¿QUÉ DECIR? - JULIETA RAVARD






En Venezuela vivimos constantes sucesos del orden de corte en lo simbólico. Se niega la justicia y el ordenamiento legal, para dar cabida a acontecimientos que, cada vez, tienen efectos más impactantes, por lo impensables, del orden de lo real.

Cuando se rompen los derechos ciudadanos, lo que aparece es lo real del discurso del amo. Los vimos romperse llenos de asombro, estupor, rabia, dolor, en las protestas de los últimos meses, donde hubo más de 150 personas asesinadas, desarmadas, a quemarropa. Escuchamos el discurso oficial calificarlos de terroristas; a psicólogos gobierneros hablar de las armas de guerra que portaban los jóvenes en sus morrales,  “manipulados por el discurso de la derecha”. Es el discurso cínico que hace una torsión de la verdad para intentar justificar lo injustificable: cientos de muertos, presos políticos, torturas, violaciones que han sido registradas y confirmadas por abogados y organizaciones de los derechos humanos internacionales. Casos comprobados como crímenes de lesa humanidad, en los que quedó demostrada la cara dictatorial del gobierno. Ésa que ha impedido el derecho a la palabra, a protestar por todo lo que no funciona, a cuartar el derecho a exigir los cambios que se requieren para enfrentar las terribles dificultades que padece el país. Dar frente a esta postura represiva trae como riesgo la cárcel o la propia muerte.

Mientras, la fiesta del amo sigue, montada sobre el hambre y las enfermedades, las carencias y los duelos. La inflación se come las posibilidades de una vida digna, de conseguir alimento. En la búsqueda de lo indispensable, se van las horas del día en colas, no hay dinero en efectivo en los bancos, no se puede usar el transporte público,  hay un empuje al encierro, a no pensar porque no queda tiempo. Es un deambular de zombies que no sabían que estaban muertos.

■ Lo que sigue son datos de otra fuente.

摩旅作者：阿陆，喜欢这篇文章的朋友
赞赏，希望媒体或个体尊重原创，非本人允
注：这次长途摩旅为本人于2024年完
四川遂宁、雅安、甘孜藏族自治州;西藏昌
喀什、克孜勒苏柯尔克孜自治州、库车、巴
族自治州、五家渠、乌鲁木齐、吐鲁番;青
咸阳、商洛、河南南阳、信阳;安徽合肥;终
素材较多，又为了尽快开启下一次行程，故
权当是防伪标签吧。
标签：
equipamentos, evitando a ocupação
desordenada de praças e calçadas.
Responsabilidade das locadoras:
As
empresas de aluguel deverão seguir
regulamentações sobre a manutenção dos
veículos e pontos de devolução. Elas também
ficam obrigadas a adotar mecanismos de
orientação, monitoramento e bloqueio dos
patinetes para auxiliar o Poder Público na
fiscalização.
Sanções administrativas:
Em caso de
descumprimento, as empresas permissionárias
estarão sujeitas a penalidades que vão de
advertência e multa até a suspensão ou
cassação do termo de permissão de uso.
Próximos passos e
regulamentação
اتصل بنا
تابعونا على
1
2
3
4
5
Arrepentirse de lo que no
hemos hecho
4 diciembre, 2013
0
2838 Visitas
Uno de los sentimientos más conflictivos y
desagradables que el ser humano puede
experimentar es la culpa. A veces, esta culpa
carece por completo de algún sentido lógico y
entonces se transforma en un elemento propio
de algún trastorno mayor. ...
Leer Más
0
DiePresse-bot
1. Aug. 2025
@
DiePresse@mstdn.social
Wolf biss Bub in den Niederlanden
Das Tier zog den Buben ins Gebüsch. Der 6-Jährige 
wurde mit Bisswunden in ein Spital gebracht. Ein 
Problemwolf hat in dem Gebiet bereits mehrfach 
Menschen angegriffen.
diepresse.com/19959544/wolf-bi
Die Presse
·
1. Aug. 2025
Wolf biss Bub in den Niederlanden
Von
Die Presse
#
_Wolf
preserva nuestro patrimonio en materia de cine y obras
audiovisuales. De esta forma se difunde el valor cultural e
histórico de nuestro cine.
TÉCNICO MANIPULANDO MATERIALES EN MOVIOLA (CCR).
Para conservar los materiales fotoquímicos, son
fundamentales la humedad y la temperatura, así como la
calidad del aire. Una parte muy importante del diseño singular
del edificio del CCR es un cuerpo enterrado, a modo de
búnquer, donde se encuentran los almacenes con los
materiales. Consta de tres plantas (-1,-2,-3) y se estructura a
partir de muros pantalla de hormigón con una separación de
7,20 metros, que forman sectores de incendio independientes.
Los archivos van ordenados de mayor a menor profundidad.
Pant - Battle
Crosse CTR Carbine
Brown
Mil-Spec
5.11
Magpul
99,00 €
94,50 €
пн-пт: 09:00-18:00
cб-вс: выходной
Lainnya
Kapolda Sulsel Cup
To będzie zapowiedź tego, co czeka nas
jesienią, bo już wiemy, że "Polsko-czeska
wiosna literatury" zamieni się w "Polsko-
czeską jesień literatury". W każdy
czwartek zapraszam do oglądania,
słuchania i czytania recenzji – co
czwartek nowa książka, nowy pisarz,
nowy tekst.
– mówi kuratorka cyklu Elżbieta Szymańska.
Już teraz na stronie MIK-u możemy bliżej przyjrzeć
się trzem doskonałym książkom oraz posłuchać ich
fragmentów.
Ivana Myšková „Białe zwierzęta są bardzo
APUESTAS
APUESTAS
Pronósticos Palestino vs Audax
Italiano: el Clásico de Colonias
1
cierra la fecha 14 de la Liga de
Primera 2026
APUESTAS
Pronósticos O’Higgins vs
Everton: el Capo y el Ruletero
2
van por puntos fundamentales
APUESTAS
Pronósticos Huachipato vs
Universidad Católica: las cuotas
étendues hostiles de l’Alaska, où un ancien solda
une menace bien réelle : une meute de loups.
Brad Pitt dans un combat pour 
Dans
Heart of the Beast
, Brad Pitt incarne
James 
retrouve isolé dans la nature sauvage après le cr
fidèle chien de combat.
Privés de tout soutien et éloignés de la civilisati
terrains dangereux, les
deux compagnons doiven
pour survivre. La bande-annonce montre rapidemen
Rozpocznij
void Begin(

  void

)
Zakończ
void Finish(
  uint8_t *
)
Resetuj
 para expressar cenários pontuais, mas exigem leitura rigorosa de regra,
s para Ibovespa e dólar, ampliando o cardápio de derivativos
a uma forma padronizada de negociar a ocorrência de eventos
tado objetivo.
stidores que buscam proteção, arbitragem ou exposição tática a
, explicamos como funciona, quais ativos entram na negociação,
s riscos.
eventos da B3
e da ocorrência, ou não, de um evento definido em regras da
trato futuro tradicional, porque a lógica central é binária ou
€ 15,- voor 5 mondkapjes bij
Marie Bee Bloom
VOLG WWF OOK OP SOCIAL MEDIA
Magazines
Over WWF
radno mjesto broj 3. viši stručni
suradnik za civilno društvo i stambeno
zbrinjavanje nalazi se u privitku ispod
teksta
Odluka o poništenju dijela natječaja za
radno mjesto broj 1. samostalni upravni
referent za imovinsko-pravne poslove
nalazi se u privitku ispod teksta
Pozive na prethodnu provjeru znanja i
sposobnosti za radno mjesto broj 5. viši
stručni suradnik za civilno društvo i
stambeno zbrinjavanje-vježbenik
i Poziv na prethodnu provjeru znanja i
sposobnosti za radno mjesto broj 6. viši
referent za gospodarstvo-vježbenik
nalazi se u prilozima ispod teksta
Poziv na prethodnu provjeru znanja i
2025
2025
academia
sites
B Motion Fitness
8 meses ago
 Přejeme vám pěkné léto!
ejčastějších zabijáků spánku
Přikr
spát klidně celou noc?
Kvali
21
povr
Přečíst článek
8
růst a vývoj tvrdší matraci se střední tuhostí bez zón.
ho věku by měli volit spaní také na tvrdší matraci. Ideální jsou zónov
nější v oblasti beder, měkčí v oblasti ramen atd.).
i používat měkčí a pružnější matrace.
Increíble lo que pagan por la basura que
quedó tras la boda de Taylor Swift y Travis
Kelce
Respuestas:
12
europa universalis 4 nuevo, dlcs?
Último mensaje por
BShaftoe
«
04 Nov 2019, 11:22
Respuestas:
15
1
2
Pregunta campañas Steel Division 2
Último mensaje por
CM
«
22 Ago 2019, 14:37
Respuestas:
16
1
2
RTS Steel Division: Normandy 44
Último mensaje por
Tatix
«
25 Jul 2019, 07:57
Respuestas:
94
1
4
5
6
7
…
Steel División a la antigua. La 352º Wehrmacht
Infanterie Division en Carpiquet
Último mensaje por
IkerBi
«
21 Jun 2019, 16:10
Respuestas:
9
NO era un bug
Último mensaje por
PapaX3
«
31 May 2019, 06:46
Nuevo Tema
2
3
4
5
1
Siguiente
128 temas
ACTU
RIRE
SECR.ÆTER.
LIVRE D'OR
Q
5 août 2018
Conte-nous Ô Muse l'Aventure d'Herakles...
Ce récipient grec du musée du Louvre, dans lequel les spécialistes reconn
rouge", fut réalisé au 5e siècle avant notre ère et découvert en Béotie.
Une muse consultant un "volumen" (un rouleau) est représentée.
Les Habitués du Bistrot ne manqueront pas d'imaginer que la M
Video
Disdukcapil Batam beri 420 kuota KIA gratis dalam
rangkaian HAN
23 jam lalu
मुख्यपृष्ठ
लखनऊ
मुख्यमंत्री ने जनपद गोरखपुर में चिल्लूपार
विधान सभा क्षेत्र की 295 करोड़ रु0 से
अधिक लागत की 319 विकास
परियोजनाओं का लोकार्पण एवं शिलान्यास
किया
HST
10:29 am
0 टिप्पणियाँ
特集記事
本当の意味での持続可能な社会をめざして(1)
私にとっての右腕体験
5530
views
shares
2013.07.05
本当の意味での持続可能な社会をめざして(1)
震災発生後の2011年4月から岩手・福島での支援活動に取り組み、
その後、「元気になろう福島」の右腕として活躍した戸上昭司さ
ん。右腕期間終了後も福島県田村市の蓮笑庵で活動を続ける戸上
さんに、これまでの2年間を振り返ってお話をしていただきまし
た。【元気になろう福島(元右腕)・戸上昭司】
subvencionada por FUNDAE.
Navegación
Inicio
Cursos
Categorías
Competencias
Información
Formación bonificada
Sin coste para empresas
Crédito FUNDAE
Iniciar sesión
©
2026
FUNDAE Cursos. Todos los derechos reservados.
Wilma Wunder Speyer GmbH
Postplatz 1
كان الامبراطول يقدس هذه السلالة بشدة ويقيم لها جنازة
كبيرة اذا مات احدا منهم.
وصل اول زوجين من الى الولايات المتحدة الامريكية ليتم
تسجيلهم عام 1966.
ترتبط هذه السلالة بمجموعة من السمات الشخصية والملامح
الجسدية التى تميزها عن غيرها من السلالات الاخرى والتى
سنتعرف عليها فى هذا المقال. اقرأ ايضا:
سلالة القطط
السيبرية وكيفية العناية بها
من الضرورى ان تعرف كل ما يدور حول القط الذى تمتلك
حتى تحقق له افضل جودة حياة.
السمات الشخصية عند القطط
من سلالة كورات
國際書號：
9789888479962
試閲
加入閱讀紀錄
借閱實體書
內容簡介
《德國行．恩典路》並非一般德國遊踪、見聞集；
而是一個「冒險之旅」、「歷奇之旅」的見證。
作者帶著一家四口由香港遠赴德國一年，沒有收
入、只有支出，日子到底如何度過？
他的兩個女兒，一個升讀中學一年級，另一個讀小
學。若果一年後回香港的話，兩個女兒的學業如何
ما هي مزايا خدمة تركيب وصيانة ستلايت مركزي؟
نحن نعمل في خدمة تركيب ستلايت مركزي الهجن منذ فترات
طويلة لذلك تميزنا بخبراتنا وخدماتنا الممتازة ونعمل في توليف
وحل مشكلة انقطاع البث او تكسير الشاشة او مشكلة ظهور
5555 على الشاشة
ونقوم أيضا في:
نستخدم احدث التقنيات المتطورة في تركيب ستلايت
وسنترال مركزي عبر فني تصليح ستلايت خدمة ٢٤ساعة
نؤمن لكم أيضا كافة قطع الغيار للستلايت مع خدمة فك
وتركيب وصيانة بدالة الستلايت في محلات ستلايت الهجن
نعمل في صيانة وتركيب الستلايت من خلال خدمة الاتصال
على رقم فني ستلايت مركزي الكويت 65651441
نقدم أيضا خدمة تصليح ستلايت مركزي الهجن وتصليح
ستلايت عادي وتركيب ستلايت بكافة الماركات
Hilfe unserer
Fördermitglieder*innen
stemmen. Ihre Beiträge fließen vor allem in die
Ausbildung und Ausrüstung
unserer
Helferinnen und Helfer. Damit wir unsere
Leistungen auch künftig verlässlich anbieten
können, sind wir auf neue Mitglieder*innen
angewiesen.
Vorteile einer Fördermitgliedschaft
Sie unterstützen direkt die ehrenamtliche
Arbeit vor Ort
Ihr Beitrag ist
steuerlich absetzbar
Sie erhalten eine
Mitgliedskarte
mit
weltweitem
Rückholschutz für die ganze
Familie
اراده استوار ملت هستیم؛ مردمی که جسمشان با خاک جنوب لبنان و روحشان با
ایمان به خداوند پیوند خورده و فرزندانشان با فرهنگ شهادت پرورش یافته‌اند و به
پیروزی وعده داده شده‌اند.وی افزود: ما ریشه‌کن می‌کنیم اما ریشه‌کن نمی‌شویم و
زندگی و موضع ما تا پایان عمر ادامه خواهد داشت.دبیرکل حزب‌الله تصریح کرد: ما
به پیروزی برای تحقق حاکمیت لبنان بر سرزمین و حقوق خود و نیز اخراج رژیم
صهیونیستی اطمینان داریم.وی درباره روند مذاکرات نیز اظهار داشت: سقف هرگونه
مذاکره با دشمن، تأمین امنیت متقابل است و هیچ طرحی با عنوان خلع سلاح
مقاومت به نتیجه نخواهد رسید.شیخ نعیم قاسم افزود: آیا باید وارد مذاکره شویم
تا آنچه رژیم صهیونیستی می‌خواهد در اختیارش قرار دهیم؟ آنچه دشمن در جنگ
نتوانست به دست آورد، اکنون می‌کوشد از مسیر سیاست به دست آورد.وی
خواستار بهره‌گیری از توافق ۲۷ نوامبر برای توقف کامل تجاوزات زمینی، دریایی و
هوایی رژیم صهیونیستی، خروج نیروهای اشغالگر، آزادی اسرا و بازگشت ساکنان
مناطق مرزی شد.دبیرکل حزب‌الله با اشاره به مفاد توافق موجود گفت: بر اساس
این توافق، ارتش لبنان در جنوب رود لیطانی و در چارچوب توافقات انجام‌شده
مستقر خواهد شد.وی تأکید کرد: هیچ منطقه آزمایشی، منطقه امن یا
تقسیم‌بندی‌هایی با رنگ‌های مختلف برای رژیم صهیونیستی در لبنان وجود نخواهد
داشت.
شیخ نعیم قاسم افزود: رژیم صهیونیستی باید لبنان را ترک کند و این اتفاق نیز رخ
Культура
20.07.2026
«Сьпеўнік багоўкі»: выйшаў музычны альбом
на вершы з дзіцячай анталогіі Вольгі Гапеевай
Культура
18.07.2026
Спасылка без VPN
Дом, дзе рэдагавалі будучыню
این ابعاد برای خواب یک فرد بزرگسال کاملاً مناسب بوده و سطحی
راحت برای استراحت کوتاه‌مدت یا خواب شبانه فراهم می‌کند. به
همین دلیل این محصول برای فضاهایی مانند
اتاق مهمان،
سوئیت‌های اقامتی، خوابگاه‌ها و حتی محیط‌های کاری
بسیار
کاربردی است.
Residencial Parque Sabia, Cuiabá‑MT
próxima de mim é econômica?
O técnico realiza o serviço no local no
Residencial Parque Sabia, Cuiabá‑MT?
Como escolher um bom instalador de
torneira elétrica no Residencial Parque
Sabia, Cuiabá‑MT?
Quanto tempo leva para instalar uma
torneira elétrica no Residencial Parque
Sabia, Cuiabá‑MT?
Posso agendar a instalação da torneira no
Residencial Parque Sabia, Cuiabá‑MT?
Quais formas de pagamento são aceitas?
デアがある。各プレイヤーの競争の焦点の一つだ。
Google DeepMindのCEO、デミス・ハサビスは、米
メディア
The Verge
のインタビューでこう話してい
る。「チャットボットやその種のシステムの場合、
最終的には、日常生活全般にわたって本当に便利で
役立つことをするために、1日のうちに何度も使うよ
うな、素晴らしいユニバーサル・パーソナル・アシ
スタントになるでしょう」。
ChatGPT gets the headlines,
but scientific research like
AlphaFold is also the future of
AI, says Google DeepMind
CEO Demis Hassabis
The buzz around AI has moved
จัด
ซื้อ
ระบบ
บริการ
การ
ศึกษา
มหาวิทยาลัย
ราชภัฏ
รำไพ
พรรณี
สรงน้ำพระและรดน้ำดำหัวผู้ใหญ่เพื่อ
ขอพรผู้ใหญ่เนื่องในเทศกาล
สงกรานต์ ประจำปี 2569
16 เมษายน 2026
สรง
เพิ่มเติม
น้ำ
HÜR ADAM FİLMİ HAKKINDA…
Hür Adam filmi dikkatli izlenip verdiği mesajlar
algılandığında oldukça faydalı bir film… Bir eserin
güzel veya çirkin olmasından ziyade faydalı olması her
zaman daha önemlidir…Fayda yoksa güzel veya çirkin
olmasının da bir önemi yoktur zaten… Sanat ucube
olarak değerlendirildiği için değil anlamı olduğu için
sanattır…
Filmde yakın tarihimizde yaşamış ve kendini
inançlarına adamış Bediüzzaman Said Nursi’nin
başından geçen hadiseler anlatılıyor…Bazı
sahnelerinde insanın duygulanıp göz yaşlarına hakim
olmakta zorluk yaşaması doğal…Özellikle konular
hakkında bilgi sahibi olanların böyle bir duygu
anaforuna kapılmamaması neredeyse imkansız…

Y en enero, luego de un diciembre silente, sombrío, surgió algo del orden siniestro, impensable en un país que ha conocido un estado de derecho y  democracia.  
Circula un video de un joven venezolano, Oscar Pérez, ex funcionario de la policía científica, quien había decidido hacer una serie de acciones para decir que él y su grupo se comprometían a devolver la dignidad a este país. Sonaba algo romántico. Este joven solitario, no violento, pero que logra ridiculizar la inviolabilidad del gobierno, sobrevoló el espacio aéreo, se robó armas de cuarteles –sin heridos– escapándose, y apareciendo en los lugares más inesperados. Se les hizo insoportable, humillante.  

Es conseguido en enero donde se escondía con un grupo de seis jóvenes, entre ellos una joven embarazada, esposa de un oficial. Los cercan y  deciden entregarse; sin embargo, son asesinados y ejecutados con un tiro en la cabeza. Luego, el gobierno hace un entierro apresurado, prohibiendo todo acto público.


Vimos el video, Oscar relató lo que estaba ocurriendo: sabía que lo iban a matar aun entregándose. Nos quedamos con la despedida a sus tres hijos pequeños, con la muerte de todos y de la joven madre, embarazada.


No hay acuerdos, no hay juicio, sólo la violencia extrema deshumanizada, que borra todo rastro simbólico. Es una guerra despiadada que está exterminando a una población.¿Qué oferta damos los psicoanalistas? ¿Es ésta posible?


Sostener con la presencia, el acto, la escucha y un trabajo que empuje, no a lo heroico mortífero, ni a la parálisis, sino a la puesta a prueba de cada quien en su decir, en sus decisiones y en las consecuencias éticas de éstas cuando lo simbólico no sostiene ya la existencia, es saber hacer con el horror, con lo real.